Work item: In your answer, set down the records below exactly as they stand, omitting pictures.

Dataset content:
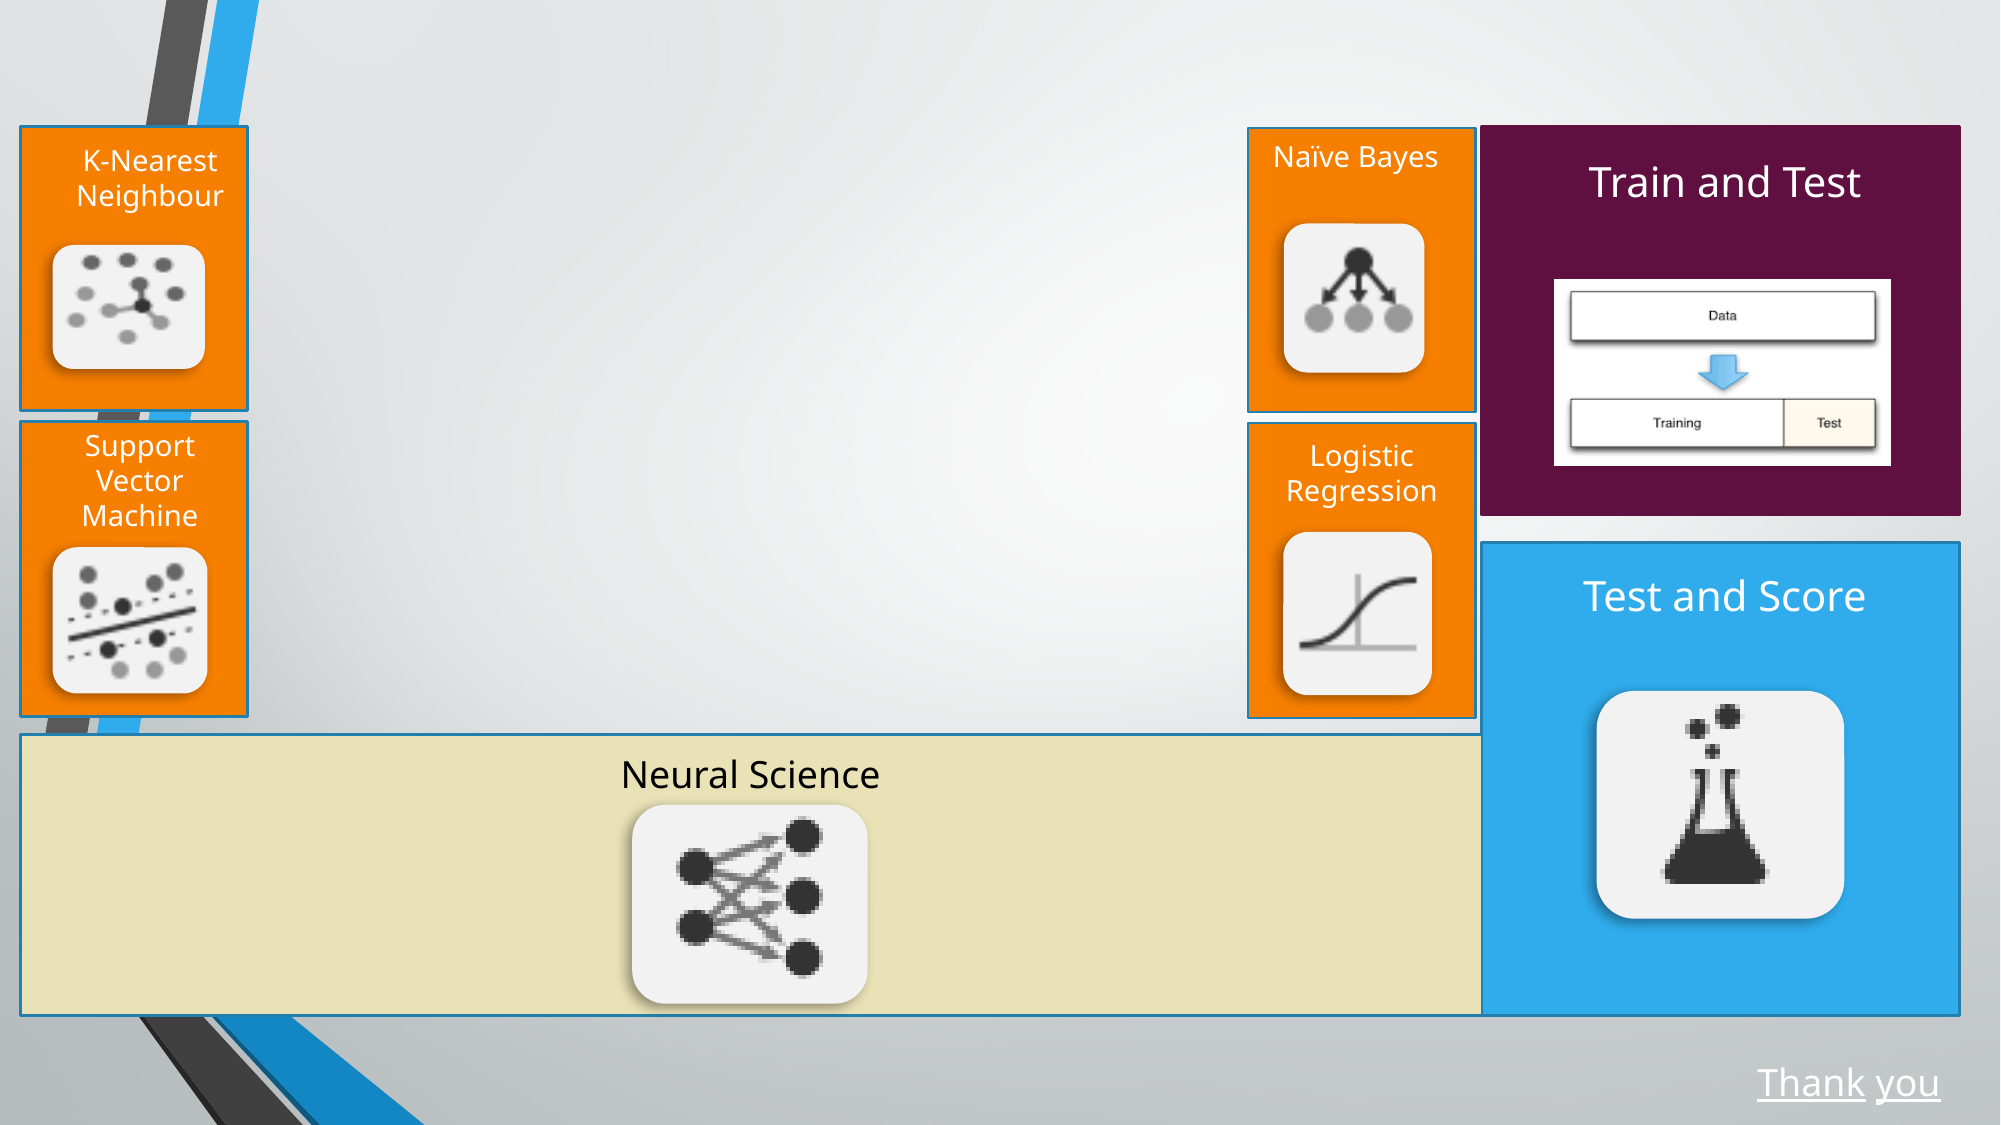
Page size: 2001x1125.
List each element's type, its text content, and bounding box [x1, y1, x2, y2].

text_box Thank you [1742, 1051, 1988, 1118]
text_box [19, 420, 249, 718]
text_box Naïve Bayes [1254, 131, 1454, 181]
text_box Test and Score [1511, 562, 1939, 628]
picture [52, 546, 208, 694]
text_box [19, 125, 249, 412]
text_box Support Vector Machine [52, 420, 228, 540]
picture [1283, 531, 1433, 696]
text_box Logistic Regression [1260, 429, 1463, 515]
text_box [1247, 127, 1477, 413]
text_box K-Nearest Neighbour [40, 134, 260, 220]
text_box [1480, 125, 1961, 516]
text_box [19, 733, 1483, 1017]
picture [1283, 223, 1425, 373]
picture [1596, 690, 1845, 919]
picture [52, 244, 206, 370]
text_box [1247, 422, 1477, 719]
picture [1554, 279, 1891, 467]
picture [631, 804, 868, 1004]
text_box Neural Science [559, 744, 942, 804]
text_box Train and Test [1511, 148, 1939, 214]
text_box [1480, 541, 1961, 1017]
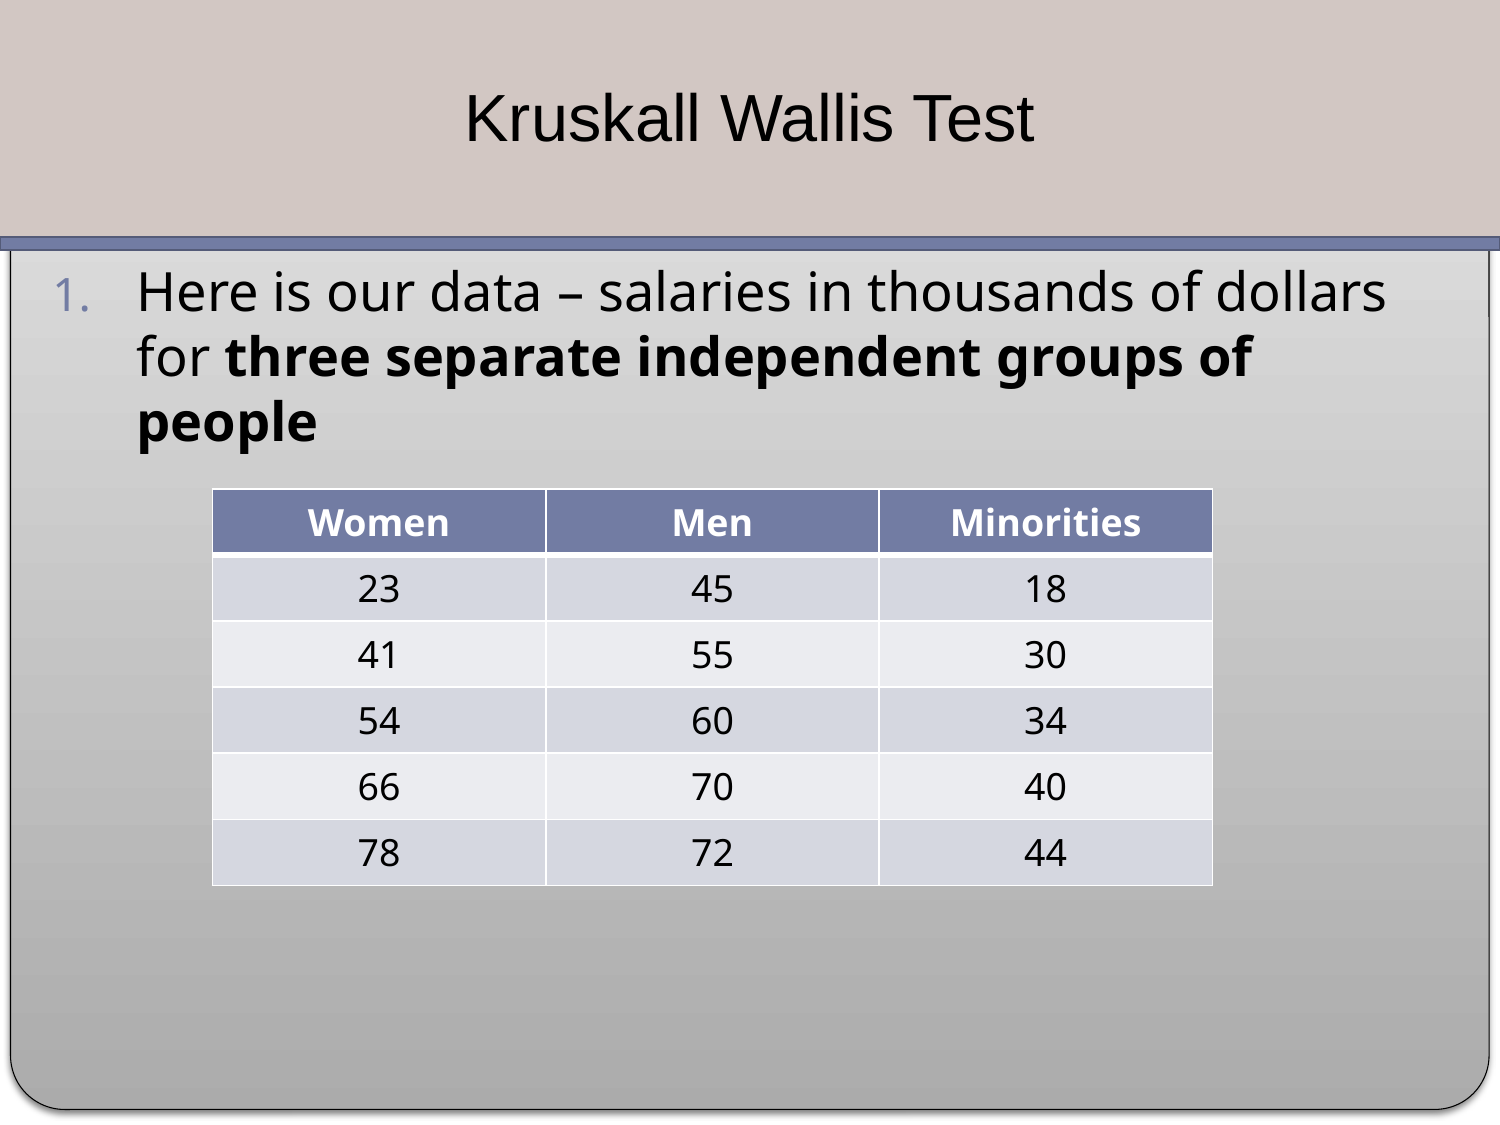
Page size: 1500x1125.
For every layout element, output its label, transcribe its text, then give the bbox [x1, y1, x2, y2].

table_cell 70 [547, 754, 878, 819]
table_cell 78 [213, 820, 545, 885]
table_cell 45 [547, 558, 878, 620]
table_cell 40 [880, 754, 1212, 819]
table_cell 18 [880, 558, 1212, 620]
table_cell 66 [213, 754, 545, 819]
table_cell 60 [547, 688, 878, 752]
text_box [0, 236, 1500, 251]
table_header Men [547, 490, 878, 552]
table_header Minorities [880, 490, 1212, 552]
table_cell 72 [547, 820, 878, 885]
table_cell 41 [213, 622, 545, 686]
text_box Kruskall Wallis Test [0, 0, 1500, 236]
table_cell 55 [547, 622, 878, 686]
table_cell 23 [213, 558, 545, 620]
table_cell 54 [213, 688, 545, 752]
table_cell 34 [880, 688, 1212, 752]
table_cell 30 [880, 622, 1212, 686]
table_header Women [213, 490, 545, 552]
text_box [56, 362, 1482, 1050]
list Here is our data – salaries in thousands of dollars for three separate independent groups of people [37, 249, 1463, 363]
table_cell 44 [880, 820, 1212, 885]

Answer to the problem:
Page size: 2001x1125.
List each element's type, its text content, and bounding box [x1, y1, x2, y2].

text_box Thank you [1742, 1051, 1988, 1118]
text_box [19, 420, 249, 718]
text_box Naïve Bayes [1254, 131, 1454, 181]
text_box Test and Score [1511, 562, 1939, 628]
picture [52, 546, 208, 694]
text_box [19, 125, 249, 412]
text_box Support Vector Machine [52, 420, 228, 540]
picture [1283, 531, 1433, 696]
text_box Logistic Regression [1260, 429, 1463, 515]
text_box [1247, 127, 1477, 413]
text_box K-Nearest Neighbour [40, 134, 260, 220]
text_box [1480, 125, 1961, 516]
text_box [19, 733, 1483, 1017]
picture [1283, 223, 1425, 373]
picture [1596, 690, 1845, 919]
picture [52, 244, 206, 370]
text_box [1247, 422, 1477, 719]
picture [1554, 279, 1891, 467]
picture [631, 804, 868, 1004]
text_box Neural Science [559, 744, 942, 804]
text_box Train and Test [1511, 148, 1939, 214]
text_box [1480, 541, 1961, 1017]
Page size: 1500x1125.
For every layout element, output its label, transcribe its text, then give the bbox [x1, y1, x2, y2].

table_cell 70 [547, 754, 878, 819]
table_cell 78 [213, 820, 545, 885]
table_cell 45 [547, 558, 878, 620]
table_cell 40 [880, 754, 1212, 819]
table_cell 18 [880, 558, 1212, 620]
table_cell 66 [213, 754, 545, 819]
table_cell 60 [547, 688, 878, 752]
text_box [0, 236, 1500, 251]
table_header Men [547, 490, 878, 552]
table_header Minorities [880, 490, 1212, 552]
table_cell 72 [547, 820, 878, 885]
table_cell 41 [213, 622, 545, 686]
text_box Kruskall Wallis Test [0, 0, 1500, 236]
table_cell 55 [547, 622, 878, 686]
table_cell 23 [213, 558, 545, 620]
table_cell 54 [213, 688, 545, 752]
table_cell 34 [880, 688, 1212, 752]
table_cell 30 [880, 622, 1212, 686]
table_header Women [213, 490, 545, 552]
text_box [56, 362, 1482, 1050]
list Here is our data – salaries in thousands of dollars for three separate independent groups of people [37, 249, 1463, 363]
table_cell 44 [880, 820, 1212, 885]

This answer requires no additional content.